Les élections législatives de 1986 le voient pour la première fois se frotter au suffrage universel. A la faveur de ce scrutin qui, pour la première – et pour l’instant l’unique – fois dans l’histoire de la Ve République, se déroule au scrutin proportionnel départemental à un tour, il est élu député d’Indre-et-Loire, dans le fief paternel où Michel fut, pendant près d’un quart de siècle, maire d’Amboise. Cette année-là, trois Debré posent fièrement sur les marches du Palais-Bourbon : le père, réélu à La Réunion, Jean-Louis, élu dans l’Eure et bernard. La photo de famille ne va pas tarder à se lézarder.

Imposé par Mitterrand

Bernard a repris, en 1992, le flambeau du père à la mairie d’Amboise, tout en continuant à siéger sur les bancs de l’Assemblée nationale et à exercer à la tête du service d’urologie de Cochin. Lorsque, en 1994, le poste de ministre de la Coopération est laissé vacant par Michel Roussin, empêtré dans l’affaire des HLM de la Ville de Paris, François Mitterrand impose, pour lui succéder, le nom de Bernard Debré à son Premier ministre de cohabitation, Edouard Balladur. La rivalité atteint son apogée entre les deux frères, Jean-Louis, lui, vouant une dévotion inconditionnelle à Jacques Chirac et étant un des rares fidèles qui l’accompagneront dans sa campagne victorieuse pour la conquête de l’Elysée, en 1995.
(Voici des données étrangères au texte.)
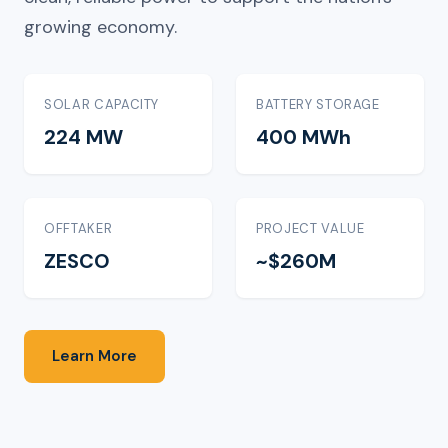
growing economy.
SOLAR CAPACITY
BATTERY STORAGE
224 MW
400 MWh
OFFTAKER
PROJECT VALUE
ZESCO
~$260M
Learn More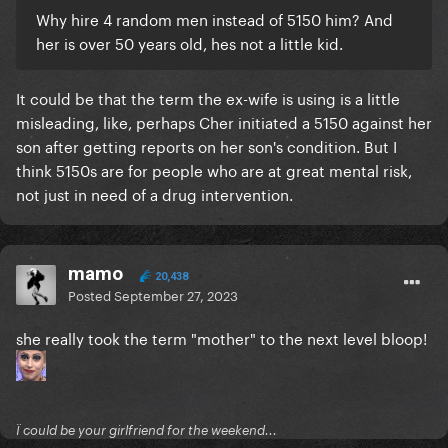
Why hire 4 random men instead of 5150 him? And
her is over 50 years old, hes not a little kid.
It could be that the term the ex-wife is using is a little
misleading, like, perhaps Cher initiated a 5150 against her
son after getting reports on her son's condition. But I
think 5150s are for people who are at great mental risk,
not just in need of a drug intervention.
mamo
20,438
Posted
September 27, 2023
she really took the term "mother" to the next level bloop!
Ï could be your girlfriend for the weekend...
Pour Bernard Debré, s’ensuit une période de purgatoire politique sur la scène nationale jusqu’à ce que, en 2004, à la faveur d’une élection législative partielle, il remporte la 15e circonscription de Paris, au nez et à la barbe du candidat officiellement investi par l’UMP. Il se forge alors une réputation de « rebelle », affranchi des états-majors politiques, au verbe haut et jaloux de son indépendance. Ce qui en faisait un « bon client » prisé des médias.

D’autant plus que ce « fort en gueule » empreint de courtoisie t de malice est aussi l’auteur ou le coauteur de plusieurs ouvrages, tels que le Guide des médicaments utiles, inutiles ou dangereux (le Grand Livre du mois, 2012) ou Dépressions, antidépresseurs. Psychotropes et drogues (Le Cherche-Midi, 2018), succès à grand retentissement qui ont bousculé le monde de l’industrie pharmaceutique. Refusant, là aussi, de rester dans la case qui lui était assignée. 

  • 30 septembre 1944 : Naissance à Toulouse
  • 1986 : Député d’Indre-et-Loire
  • 1990 : Chef du service d’urologie de l’hôpital, Cochin
  • 1994 : Ministre de la coopération
  • 13 septembre 2020 : Mort à Paris

Reproduit avec l’aimable autorisation de la direction.